October 5, 2020 Leave a comment

Il designer, scomparso per complicanze da Covid-19, non era riuscito a causa del suo stato di salute a partecipare il 30 settembre alla sfilata del marchio che porta il suo nome, oggi di proprietà di LVMH. I suoi abiti dalle silhouette inusuali hanno segnato la storia della moda

Lo stilista giapponese Kenzo Takada, universalmente conosciuto come Kenzo, è morto domenica 4 ottobre per complicazioni da Covid-19. Aveva 81 anni. Lo ha reso noto un portavoce di K3, la linea di tessile per la casa che aveva lanciato pochi mesi fa, spiegando che il designer, da anni residente a Parigi, si è spento all’ospedale americano di Neully-sur-Seine. Inutile dire quanto colpisca la scomparsa di uno dei nomi simbolo della moda proprio nel pieno delle sfilate francesi: la collezione per la primavera/estate 2021 del marchio, disegnato da inizio anno da Felipe Oliveira Baptista, è andata in passerella solo lo scorso 30 settembre. Il brand è di proprietà del gruppo LVMH dal 1993 ma, come fa notare al WWD Sidney Toledano, CEO di LVMH Fashion Group, Kenzo ha sempre continuato a sostenerlo: la sua assenza all’ultima sfilata si spiega infatti con l’aggravarsi delle sue condizioni. “Penso fosse un grande designer e una gran bella persona”, ha dichiarato Toledano.

§ Dati
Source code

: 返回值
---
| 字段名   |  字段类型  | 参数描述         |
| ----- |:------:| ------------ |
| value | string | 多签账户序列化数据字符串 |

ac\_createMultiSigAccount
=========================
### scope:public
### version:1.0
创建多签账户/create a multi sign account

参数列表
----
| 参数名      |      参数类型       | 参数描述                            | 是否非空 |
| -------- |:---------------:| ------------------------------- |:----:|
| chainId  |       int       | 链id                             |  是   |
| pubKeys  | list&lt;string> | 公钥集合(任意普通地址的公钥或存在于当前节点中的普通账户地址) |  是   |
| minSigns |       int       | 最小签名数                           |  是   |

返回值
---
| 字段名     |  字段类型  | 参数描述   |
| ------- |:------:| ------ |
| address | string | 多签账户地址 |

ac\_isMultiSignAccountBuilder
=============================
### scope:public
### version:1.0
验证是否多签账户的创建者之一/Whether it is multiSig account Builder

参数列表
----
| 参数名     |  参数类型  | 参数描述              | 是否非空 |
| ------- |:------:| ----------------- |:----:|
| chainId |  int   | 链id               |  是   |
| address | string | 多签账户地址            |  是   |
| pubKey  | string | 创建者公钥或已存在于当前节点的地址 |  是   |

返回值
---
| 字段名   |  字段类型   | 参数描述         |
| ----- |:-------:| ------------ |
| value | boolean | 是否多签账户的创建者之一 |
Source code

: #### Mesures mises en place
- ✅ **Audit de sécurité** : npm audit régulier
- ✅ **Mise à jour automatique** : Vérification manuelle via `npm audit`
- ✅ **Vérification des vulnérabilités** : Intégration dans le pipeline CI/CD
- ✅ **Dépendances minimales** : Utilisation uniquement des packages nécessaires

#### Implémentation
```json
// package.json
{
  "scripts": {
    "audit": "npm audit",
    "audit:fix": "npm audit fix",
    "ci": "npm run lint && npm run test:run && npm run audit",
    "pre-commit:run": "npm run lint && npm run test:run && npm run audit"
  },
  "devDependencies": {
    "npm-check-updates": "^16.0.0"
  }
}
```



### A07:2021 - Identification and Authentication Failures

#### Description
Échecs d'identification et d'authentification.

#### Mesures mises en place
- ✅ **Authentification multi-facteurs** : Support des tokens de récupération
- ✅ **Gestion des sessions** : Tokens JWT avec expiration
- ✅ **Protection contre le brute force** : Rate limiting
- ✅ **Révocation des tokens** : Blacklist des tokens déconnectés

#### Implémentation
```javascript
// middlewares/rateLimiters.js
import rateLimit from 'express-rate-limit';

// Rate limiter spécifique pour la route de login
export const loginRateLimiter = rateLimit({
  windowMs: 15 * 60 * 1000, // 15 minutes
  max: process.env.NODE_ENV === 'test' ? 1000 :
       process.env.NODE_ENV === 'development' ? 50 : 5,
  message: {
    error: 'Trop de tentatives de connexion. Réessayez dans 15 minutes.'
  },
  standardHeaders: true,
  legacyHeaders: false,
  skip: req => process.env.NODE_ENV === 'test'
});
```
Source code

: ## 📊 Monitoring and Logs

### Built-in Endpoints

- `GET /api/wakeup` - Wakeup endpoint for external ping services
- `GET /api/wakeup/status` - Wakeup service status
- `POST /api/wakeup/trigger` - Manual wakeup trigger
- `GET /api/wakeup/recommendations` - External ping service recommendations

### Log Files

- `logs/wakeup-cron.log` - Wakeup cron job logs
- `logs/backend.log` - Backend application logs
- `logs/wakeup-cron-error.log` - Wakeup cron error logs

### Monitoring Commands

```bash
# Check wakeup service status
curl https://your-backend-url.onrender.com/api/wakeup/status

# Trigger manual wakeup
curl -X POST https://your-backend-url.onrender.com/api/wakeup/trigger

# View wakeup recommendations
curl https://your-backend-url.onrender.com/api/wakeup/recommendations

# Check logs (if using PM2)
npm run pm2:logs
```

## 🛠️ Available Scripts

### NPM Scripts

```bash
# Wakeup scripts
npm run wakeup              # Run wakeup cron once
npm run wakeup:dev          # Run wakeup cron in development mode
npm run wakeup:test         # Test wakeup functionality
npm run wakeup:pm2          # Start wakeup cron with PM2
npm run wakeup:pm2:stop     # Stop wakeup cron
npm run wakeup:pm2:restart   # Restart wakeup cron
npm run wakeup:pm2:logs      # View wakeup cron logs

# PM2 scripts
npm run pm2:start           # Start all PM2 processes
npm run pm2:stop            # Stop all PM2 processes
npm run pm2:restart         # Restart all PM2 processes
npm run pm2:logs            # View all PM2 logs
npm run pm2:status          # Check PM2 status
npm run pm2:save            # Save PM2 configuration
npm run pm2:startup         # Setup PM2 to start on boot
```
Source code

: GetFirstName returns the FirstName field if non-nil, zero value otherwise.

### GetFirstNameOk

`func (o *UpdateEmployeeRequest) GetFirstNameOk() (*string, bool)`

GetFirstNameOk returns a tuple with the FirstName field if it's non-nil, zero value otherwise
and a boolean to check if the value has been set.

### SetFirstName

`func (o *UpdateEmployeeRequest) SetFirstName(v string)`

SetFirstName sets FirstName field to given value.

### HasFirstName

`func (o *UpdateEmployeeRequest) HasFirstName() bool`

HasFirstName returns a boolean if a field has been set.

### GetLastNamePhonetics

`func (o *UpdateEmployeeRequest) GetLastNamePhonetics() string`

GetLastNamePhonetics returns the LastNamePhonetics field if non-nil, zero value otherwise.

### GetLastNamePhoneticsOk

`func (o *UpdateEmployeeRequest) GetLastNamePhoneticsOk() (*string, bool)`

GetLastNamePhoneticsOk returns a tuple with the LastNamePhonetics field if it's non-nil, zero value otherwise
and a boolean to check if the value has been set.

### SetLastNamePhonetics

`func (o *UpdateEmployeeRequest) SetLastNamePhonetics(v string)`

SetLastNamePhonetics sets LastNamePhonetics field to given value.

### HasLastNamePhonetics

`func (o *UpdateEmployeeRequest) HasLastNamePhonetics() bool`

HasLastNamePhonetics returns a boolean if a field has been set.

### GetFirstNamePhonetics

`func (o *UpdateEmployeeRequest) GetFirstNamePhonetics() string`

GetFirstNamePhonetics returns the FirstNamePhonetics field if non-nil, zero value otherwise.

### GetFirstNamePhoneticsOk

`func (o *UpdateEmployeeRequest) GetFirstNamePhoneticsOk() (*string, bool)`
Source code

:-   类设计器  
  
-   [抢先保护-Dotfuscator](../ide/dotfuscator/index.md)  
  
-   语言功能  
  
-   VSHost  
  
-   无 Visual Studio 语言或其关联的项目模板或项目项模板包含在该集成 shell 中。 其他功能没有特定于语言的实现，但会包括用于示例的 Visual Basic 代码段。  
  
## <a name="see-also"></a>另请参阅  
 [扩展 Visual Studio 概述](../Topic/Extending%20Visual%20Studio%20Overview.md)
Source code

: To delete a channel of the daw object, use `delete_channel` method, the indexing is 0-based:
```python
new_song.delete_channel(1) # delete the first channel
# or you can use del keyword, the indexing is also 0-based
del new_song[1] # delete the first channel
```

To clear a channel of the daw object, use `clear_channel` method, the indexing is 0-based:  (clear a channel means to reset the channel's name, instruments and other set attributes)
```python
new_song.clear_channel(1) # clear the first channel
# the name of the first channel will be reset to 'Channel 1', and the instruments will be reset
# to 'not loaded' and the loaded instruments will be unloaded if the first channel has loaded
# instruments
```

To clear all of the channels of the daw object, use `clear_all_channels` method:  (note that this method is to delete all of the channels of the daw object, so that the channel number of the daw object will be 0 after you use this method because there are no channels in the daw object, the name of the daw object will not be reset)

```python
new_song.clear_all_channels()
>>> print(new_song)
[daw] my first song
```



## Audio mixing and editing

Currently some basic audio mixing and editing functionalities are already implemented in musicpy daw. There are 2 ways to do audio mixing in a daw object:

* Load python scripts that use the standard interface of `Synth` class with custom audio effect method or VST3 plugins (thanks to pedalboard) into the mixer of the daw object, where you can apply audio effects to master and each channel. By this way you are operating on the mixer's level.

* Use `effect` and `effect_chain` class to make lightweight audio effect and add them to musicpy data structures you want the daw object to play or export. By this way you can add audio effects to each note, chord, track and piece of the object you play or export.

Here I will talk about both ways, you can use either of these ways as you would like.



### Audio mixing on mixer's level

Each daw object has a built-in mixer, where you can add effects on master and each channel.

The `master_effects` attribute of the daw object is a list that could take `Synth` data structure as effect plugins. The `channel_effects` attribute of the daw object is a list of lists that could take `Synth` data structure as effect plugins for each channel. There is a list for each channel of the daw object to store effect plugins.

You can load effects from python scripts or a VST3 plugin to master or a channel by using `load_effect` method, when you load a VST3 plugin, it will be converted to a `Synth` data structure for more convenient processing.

§ Esercizi da svolgere
A: Secondo il testo su Kenzo Takada, da quale anno il marchio Kenzo appartiene al gruppo LVMH?
B: Prosegui per favore il testo su Kenzo Takada dopo la sua ultima frase.

§ Soluzioni
A: Dal 1993.

B:
La carriera del creativo giapponese è sempre stata atipica: nato il 27 febbraio 1939 a Himeniji, una cittadina nella regione del Kansai, nonostante un interesse nella moda sviluppato sin da piccolo, a 18 anni per volere dei genitori si iscrive all’università di Kyoto per studiare letteratura, per poi abbandonare gli studi dopo un anno e iscriversi al Bunka Fashion College di Tokyo, celebre scuola di moda giapponese fino a quell’anno aperta solo alle donne: Kenzo fu il primo studente maschio. 

Nel 1960 inizia a lavorare per i grandi magazzini Sanai: disegna abiti per ragazze, e arriva a produrre sino a 40 look al mese. Nel 1964, su suggerimento dei suoi professori, si trasferisce a Parigi, che diventa presto la sua città. Inizia come free lance, disegnando per altre case di moda, fino a quando nel 1970 apre la sua prima boutique, ribattezzata Jungle Jap, in un’antica bottega all’interno della Gallerie Vivienne, non lontana dal Pais Royal. In poco tempo i suoi abiti oversize e le silhouette inusuali, unite all’unicità del suo negozio, colgono l’attenzione di pubblico e addetti ai lavori. Nel 1983 lancia la collezione uomo, nel 1988 arriva il primo profumo, Kenzo de Kenzo, anche se il best seller del brand, Flower by Kenzo, viene lanciato nel 2000. 

Dopo la cessione a LVMH del marchio nel 1993, Kenzo resta altri 6 anni alla guida del marchio, per poi ritirarsi nel 1999. Gli sono succeduti alla guida creativa della maison Antonio Marras (2003-2011), Humberto Leon e Carol Lim (2011-2019) e, da quest’anno, il portoghese Felipe Oliveira Baptista.